## Problem description
The records follow. Count the lines holding "tail" and give only the number.

## Working data
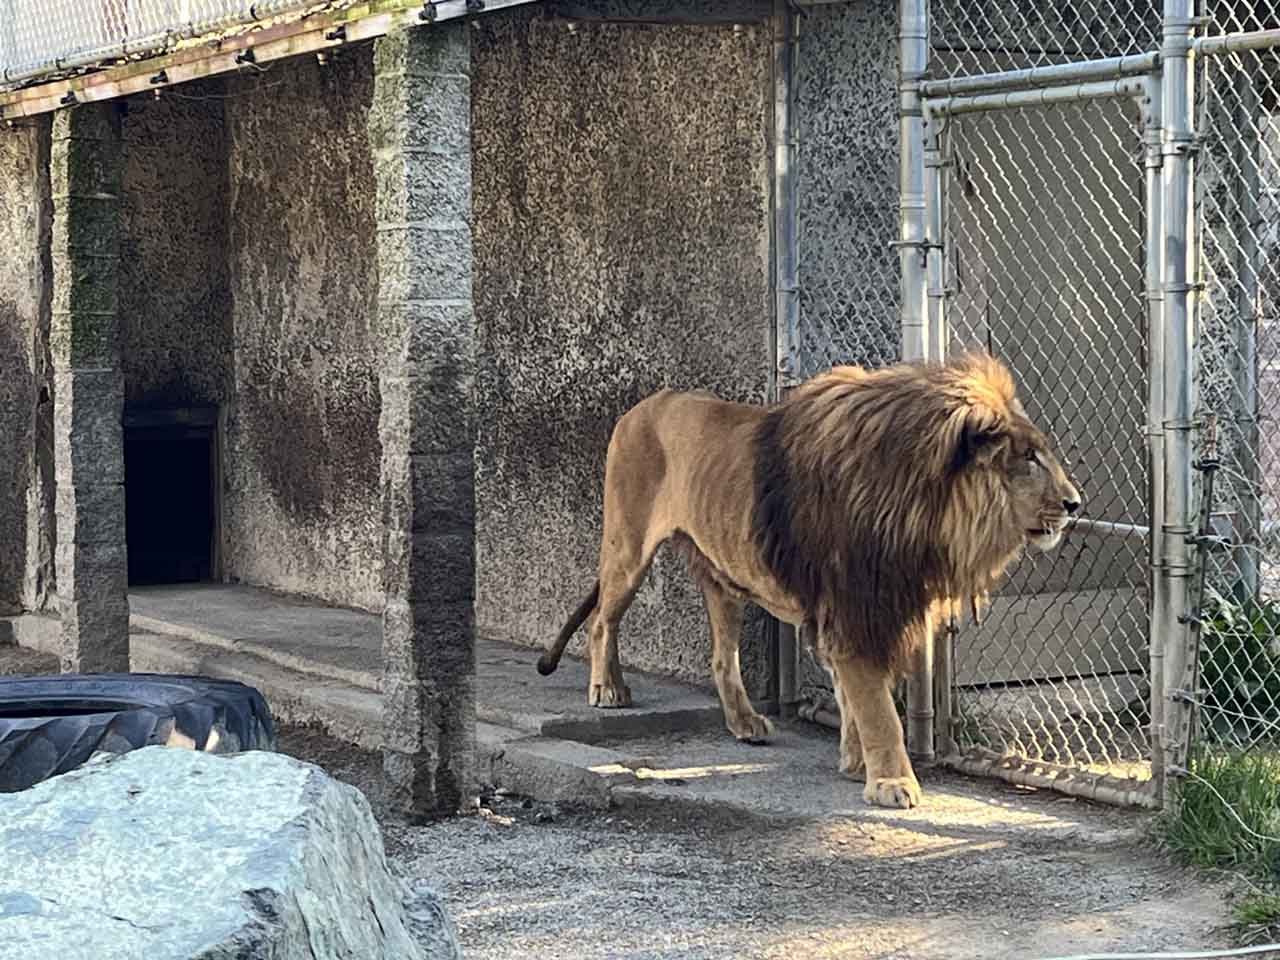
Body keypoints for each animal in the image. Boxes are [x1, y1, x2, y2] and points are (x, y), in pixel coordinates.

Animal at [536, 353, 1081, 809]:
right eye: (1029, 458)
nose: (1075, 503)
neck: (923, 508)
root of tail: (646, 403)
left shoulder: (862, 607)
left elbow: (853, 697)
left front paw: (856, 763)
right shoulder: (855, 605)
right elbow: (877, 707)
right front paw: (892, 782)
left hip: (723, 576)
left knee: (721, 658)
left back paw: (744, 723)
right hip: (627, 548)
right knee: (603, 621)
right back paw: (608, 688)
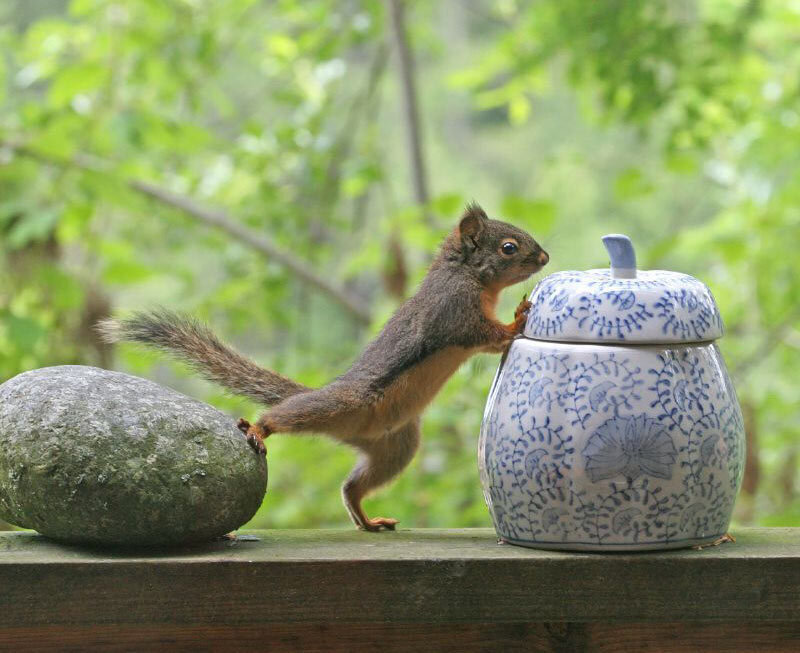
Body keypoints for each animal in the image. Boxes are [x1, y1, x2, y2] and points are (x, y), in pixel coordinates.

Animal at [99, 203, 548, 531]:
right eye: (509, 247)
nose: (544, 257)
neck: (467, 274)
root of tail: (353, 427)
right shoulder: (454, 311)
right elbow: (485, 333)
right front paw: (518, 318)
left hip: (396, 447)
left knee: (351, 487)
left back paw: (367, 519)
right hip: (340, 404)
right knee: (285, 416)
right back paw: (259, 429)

...

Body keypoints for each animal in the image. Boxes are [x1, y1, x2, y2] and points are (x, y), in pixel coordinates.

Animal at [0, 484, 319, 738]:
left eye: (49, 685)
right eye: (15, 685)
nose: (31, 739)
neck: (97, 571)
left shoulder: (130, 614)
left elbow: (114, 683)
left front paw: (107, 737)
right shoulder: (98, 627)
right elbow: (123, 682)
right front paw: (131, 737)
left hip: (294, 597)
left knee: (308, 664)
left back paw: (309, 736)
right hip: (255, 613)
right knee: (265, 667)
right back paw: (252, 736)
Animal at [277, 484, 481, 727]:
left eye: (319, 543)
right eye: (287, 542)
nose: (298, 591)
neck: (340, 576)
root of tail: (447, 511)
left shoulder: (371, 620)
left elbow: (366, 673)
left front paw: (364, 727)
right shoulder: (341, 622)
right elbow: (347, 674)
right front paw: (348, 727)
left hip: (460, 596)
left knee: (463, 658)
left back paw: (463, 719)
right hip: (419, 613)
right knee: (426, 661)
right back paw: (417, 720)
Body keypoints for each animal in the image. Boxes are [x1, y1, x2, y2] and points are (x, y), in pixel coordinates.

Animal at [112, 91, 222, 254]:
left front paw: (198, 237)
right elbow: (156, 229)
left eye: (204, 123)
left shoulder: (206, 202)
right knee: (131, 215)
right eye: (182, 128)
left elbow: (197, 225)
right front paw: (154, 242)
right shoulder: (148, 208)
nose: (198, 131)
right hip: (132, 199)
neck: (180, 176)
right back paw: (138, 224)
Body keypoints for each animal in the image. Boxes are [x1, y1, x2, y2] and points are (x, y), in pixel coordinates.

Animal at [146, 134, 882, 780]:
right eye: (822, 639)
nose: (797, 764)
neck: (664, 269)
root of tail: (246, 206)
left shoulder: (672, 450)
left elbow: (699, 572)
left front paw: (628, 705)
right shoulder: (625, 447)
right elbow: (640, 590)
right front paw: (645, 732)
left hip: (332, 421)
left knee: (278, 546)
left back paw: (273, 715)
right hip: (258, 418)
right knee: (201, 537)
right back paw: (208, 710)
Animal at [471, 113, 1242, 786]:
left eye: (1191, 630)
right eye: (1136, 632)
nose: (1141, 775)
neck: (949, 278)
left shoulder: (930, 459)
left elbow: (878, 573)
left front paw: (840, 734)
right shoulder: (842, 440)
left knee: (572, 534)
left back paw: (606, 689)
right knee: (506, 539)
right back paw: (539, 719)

* * *

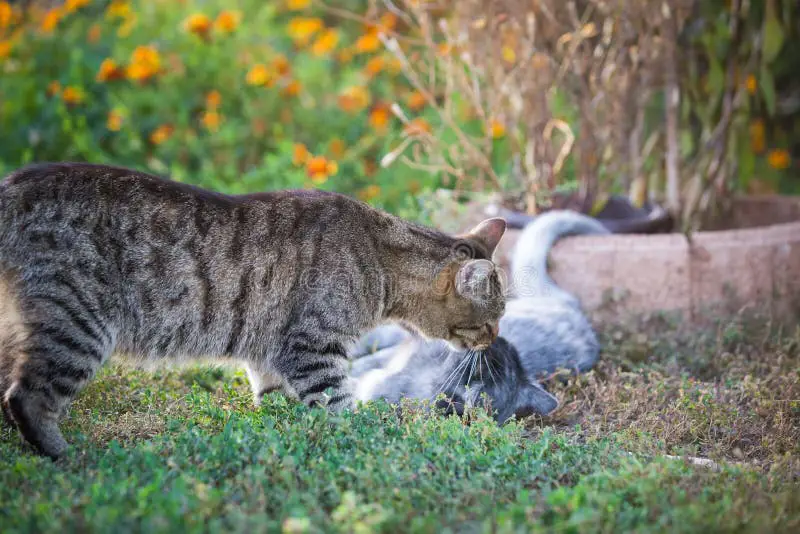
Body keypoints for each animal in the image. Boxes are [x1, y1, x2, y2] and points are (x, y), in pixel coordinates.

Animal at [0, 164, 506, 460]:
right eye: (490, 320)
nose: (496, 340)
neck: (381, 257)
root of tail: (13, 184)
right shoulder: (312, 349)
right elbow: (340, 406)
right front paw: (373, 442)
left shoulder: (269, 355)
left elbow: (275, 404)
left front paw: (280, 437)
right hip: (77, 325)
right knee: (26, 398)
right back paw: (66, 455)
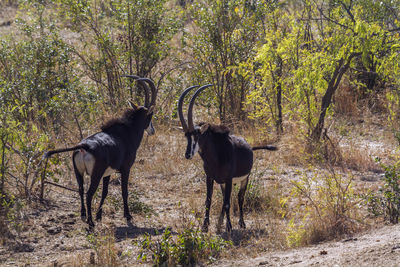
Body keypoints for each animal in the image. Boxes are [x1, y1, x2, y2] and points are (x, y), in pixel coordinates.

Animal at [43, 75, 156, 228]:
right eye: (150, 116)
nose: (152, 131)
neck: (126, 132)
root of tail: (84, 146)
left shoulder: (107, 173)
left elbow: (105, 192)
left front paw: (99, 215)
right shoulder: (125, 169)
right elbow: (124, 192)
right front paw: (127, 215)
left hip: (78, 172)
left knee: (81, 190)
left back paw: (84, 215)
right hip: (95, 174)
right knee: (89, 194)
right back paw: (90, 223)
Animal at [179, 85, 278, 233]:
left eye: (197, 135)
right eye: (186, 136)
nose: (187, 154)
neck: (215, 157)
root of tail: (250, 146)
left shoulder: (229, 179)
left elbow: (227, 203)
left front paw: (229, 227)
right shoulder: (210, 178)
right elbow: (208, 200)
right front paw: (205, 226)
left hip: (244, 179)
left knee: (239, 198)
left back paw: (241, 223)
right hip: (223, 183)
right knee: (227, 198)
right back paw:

## Solution for this task
7